- **Exercise description**:
Leave out all images and set down the records exactly as given.

Top of Supplied data

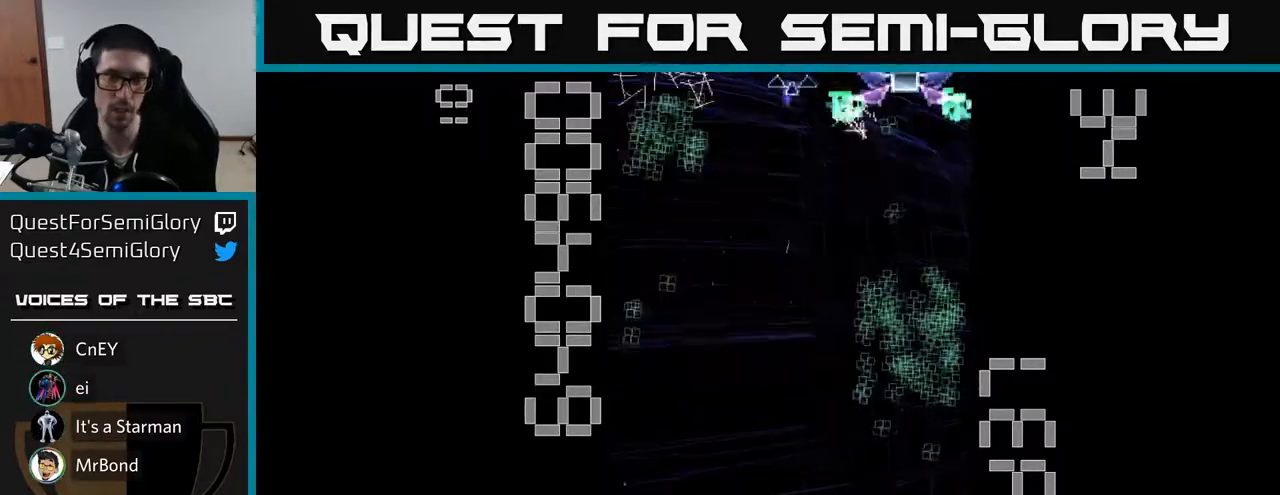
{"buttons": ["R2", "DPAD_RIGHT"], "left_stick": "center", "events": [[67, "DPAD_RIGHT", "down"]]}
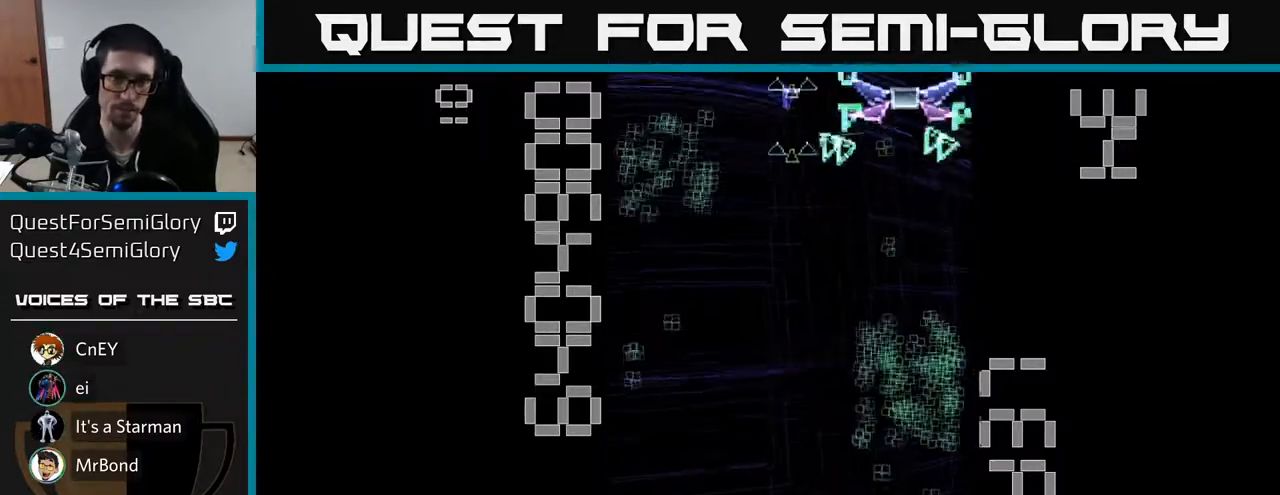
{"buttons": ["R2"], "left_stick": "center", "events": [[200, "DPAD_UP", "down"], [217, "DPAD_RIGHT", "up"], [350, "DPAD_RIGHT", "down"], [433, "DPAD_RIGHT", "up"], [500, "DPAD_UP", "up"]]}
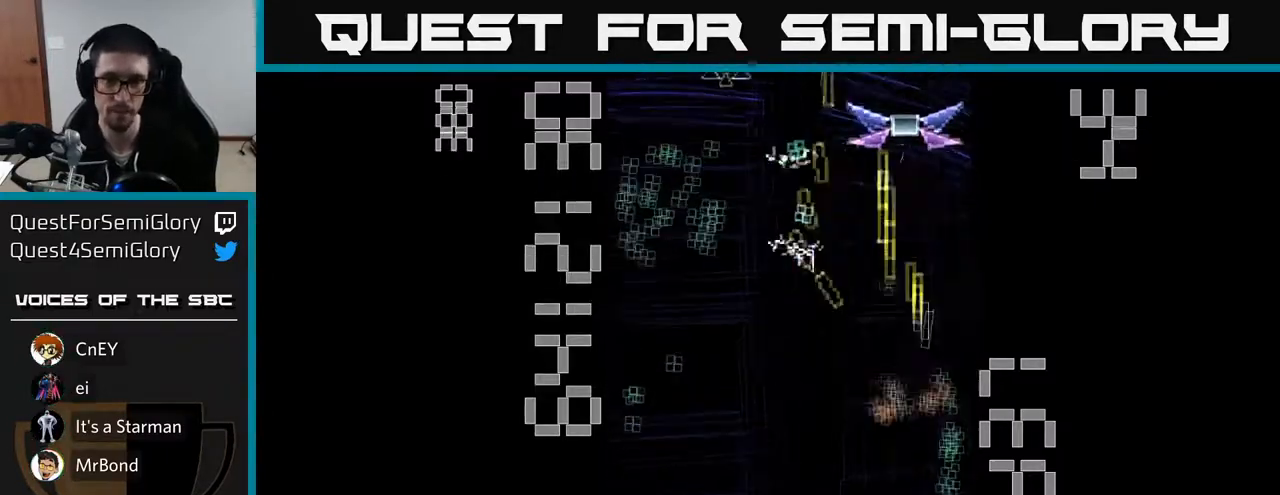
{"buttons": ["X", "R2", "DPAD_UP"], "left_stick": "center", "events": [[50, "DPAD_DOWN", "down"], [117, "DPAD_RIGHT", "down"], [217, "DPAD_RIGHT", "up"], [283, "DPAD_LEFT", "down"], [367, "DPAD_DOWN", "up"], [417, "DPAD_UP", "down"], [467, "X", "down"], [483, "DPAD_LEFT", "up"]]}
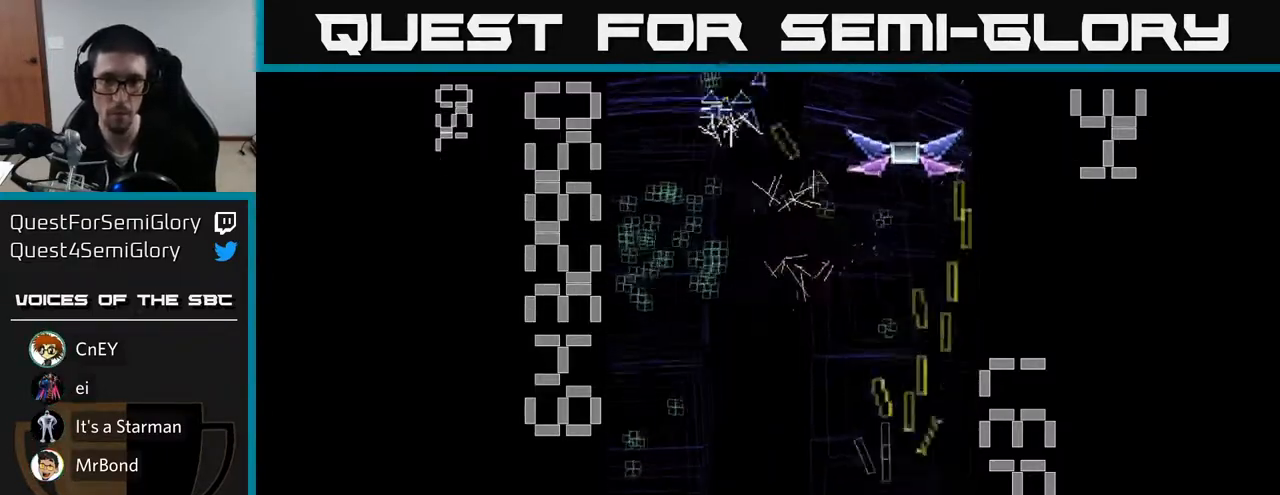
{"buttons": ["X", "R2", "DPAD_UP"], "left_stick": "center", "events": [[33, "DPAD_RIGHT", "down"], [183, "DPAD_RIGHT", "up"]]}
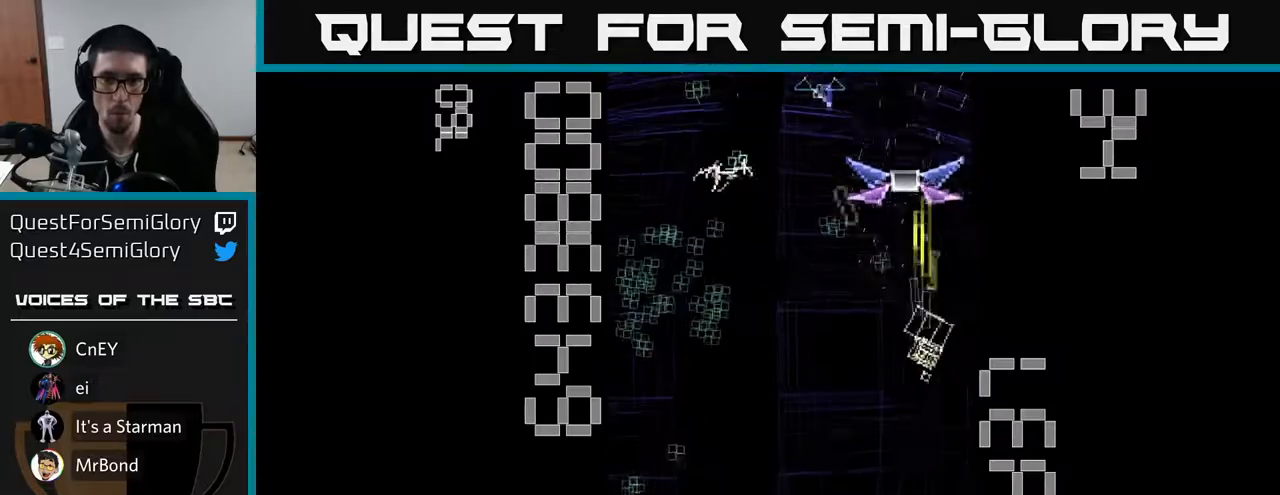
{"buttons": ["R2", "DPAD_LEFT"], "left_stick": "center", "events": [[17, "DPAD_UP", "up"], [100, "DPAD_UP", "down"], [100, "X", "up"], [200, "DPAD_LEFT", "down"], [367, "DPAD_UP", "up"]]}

Bottom of Supplied data

- **Output of the exercise**:
{"buttons": ["R2", "DPAD_RIGHT"], "left_stick": "center", "events": [[67, "DPAD_RIGHT", "down"]]}
{"buttons": ["R2"], "left_stick": "center", "events": [[200, "DPAD_UP", "down"], [217, "DPAD_RIGHT", "up"], [350, "DPAD_RIGHT", "down"], [433, "DPAD_RIGHT", "up"], [500, "DPAD_UP", "up"]]}
{"buttons": ["X", "R2", "DPAD_UP"], "left_stick": "center", "events": [[50, "DPAD_DOWN", "down"], [117, "DPAD_RIGHT", "down"], [217, "DPAD_RIGHT", "up"], [283, "DPAD_LEFT", "down"], [367, "DPAD_DOWN", "up"], [417, "DPAD_UP", "down"], [467, "X", "down"], [483, "DPAD_LEFT", "up"]]}
{"buttons": ["X", "R2", "DPAD_UP"], "left_stick": "center", "events": [[33, "DPAD_RIGHT", "down"], [183, "DPAD_RIGHT", "up"]]}
{"buttons": ["R2", "DPAD_LEFT"], "left_stick": "center", "events": [[17, "DPAD_UP", "up"], [100, "DPAD_UP", "down"], [100, "X", "up"], [200, "DPAD_LEFT", "down"], [367, "DPAD_UP", "up"]]}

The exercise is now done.